Forensic Science Technician
Forensic science technicians, analyze and collect physical evidence that are involved with crime investigations. A forensic science technician's career tests evidence from a crime scene using, physical, chemical and biological analysis.
How to become a Forensic Science Technician
A forensic science technician usually requires a bachelor's degree and major in forensic science which includes courses in math, chemistry and biology. Many people get an undergraduate degree in natural sciences and a master's degree in forensic science.
Job Description of a Forensic Science Technician
A forensic science technician determines how evidence should be collected from a crime scene and what to gather for testing, as, they have the job of looking at and analyzing physical evidence. This involves taking photographs and evidence from the crime scene and/or making sketches.

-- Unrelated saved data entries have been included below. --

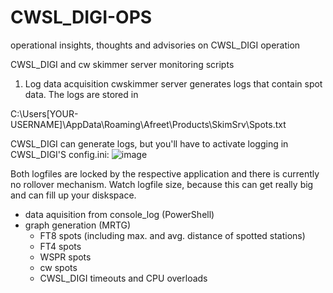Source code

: # CWSL_DIGI-OPS
operational insights, thoughts and advisories on CWSL_DIGI operation

CWSL_DIGI and cw skimmer server monitoring scripts

1. Log data acquisition
cwskimmer server generates logs that contain spot data. The logs are stored in

C:\Users\[YOUR-USERNAME]\AppData\Roaming\Afreet\Products\SkimSrv\Spots.txt

CWSL_DIGI can generate logs, but you'll have to activate logging in CWSL_DIGI'S config.ini:
![image](https://github.com/dc7ds/CWSL_DIGI-OPS/assets/35285029/3f50dc75-25f9-4f9a-a65a-f122daf51602)

Both logfiles are locked by the respective application and there is currently no rollover mechanism. Watch logfile size, because this can get really big and can fill up your diskspace.








- data aquisition from console_log (PowerShell)
- graph generation (MRTG)
  - FT8 spots (including max. and avg. distance of spotted stations)
  - FT4 spots
  - WSPR spots
  - cw spots
  - CWSL_DIGI timeouts and CPU overloads
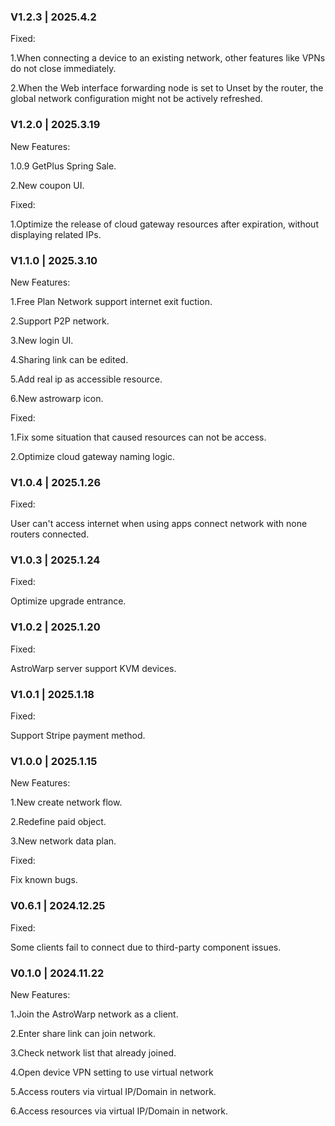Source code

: ### V1.2.3 |  2025.4.2

Fixed:

1.When connecting a device to an existing network, other features like VPNs do not close immediately.

2.When the Web interface forwarding node is set to Unset by the router, the global network configuration might not be actively refreshed.


### V1.2.0 |  2025.3.19

New Features:

1.0.9 GetPlus Spring Sale.

2.New coupon UI.

Fixed:

1.Optimize the release of cloud gateway resources after expiration, without displaying related IPs.


### V1.1.0 |  2025.3.10

New Features:

1.Free Plan Network support internet exit fuction.

2.Support P2P network.

3.New login UI.

4.Sharing link can be edited.

5.Add real ip as accessible resource.

6.New astrowarp icon.

Fixed:

1.Fix some situation that caused resources can not be access.

2.Optimize cloud gateway naming logic.

### V1.0.4 | 2025.1.26

Fixed:

User can't access internet when using apps connect network with none routers connected.

### V1.0.3 | 2025.1.24

Fixed:

Optimize upgrade entrance.

### V1.0.2 | 2025.1.20

Fixed:

AstroWarp server support KVM devices.

### V1.0.1 | 2025.1.18

Fixed:

Support Stripe payment method.

### V1.0.0 |  2025.1.15

New Features:

1.New create network flow.

2.Redefine paid object.

3.New network data plan.

Fixed:

Fix known bugs.
    
### V0.6.1 | 2024.12.25

Fixed:

Some clients fail to connect due to third-party component issues.
   
### V0.1.0 | 2024.11.22

New Features:

1.Join the AstroWarp network as a client.

2.Enter share link can join network.

3.Check network list that already joined.

4.Open device VPN setting to use virtual network

5.Access routers via virtual IP/Domain in network.

6.Access resources via virtual IP/Domain in network.
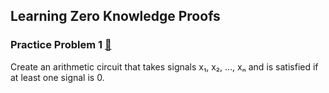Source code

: ## Learning Zero Knowledge Proofs

### Practice Problem 1 [🔗](./Practice%20Problem%201/)
Create an arithmetic circuit that takes signals x₁, x₂, …, xₙ and is satisfied if at least one signal is 0.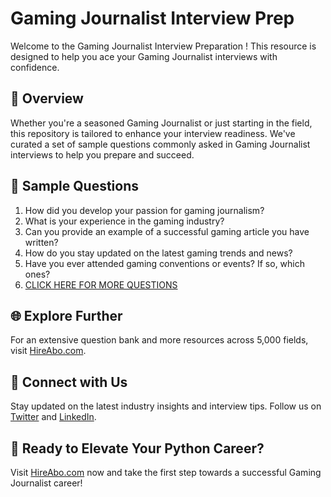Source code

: # Gaming Journalist Interview Prep

Welcome to the Gaming Journalist Interview Preparation ! This resource is designed to help you ace your Gaming Journalist interviews with confidence.

## 🚀 Overview

Whether you're a seasoned Gaming Journalist or just starting in the field, this repository is tailored to enhance your interview readiness. We've curated a set of sample questions commonly asked in Gaming Journalist interviews to help you prepare and succeed.

## 📝 Sample Questions

1. How did you develop your passion for gaming journalism?
2. What is your experience in the gaming industry?
3. Can you provide an example of a successful gaming article you have written?
4. How do you stay updated on the latest gaming trends and news?
5. Have you ever attended gaming conventions or events? If so, which ones?
6. [CLICK HERE FOR MORE QUESTIONS](https://hireabo.com/job/8_0_41/Gaming%20Journalist)

## 🌐 Explore Further

For an extensive question bank and more resources across 5,000 fields, visit [HireAbo.com](https://www.hireabo.com).

## 📱 Connect with Us

Stay updated on the latest industry insights and interview tips. Follow us on [Twitter](https://twitter.com/hireabo) and [LinkedIn](https://www.linkedin.com/in/hire-abo-3609972a8/).

## 🚀 Ready to Elevate Your Python Career?

Visit [HireAbo.com](https://www.hireabo.com) now and take the first step towards a successful Gaming Journalist career!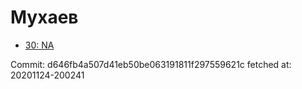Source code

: # Мухаев
- [30: NA](30.md)

Commit: d646fb4a507d41eb50be063191811f297559621c
 fetched at: 20201124-200241
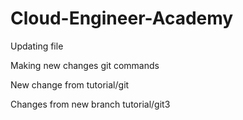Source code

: # Cloud-Engineer-Academy
Updating file

Making new changes git commands

New change from tutorial/git

Changes from new branch tutorial/git3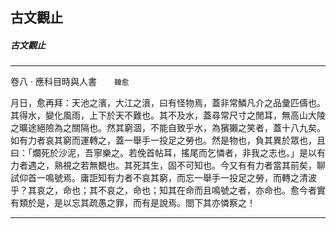 

## 古文觀止

##### 古文觀止

* * *

卷八 ‧ 應科目時與人書　　`韓愈`

月日，愈再拜：天池之濱，大江之濆，曰有怪物焉，蓋非常鱗凡介之品彙匹儔也。其得水，變化風雨，上下於天不難也。其不及水，蓋尋常尺寸之閒耳，無高山大陵之曠途絕險為之關隔也。然其窮涸，不能自致乎水，為獱獺之笑者，蓋十八九矣。如有力者哀其窮而運轉之，蓋一舉手一投足之勞也。然是物也，負其異於眾也，且曰：「爛死於沙泥，吾寧樂之。若俛首帖耳，搖尾而乞憐者，非我之志也。」是以有力者遇之，熟視之若無覩也。其死其生，固不可知也。今又有有力者當其前矣，聊試仰首一鳴號焉。庸詎知有力者不哀其窮，而忘一舉手一投足之勞，而轉之清波乎？其哀之，命也；其不哀之，命也；知其在命而且鳴號之者，亦命也。愈今者實有類於是，是以忘其疏愚之罪，而有是說焉。閤下其亦憐察之！

* * *

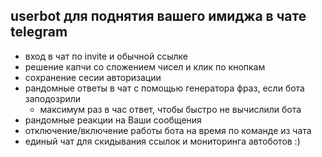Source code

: ## userbot для поднятия вашего имиджа в чате telegram

* вход в чат по invite и обычной ссылке 
* решение капчи со сложением чисел и клик по кнопкам
* сохранение сесии авторизации
* рандомные ответы в чат с помощью генератора фраз, если бота заподозрили
	* максимум раз в час ответ, чтобы быстро не вычислили бота
* рандомные реакции на Ваши сообщения 
* отключение/включение работы бота на время по команде из чата  
* единый чат для скидывания ссылок  и мониторинга автоботов :)
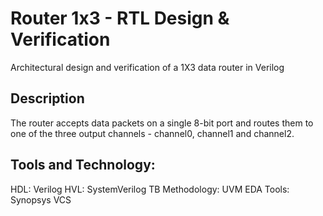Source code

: # Router 1x3 - RTL Design & Verification
Architectural design and verification of a 1X3 data router in Verilog

## Description
The router accepts data packets on a single 8-bit port and routes them to one of the three output channels - channel0, channel1 and channel2.

## Tools and Technology:
HDL: Verilog
HVL: SystemVerilog
TB Methodology: UVM
EDA Tools: Synopsys VCS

Collecting physical evidence would include many things, such as, bodily fluids, weapons and fingerprints. They take notice of the positioning of the evidence and location and record and catalog all information for further reference and submit it to the proper authorities, like, crime labs.
He or she would try to connect evidence between the suspects and the criminal activity by referring to their analysis. They may be required to reconstruct a crime scene in order to form a more accurate idea of how the crime was committed. The often have consultations with other professionals in a related field, like, odontology and toxicology, that may have useful information from their specialized analysis.
A forensic science technician needs to have problem-solving skills, math and science skills and have critical thinking skills. They should have composure in order to handle graphic crime scenes and have excellent communication skills.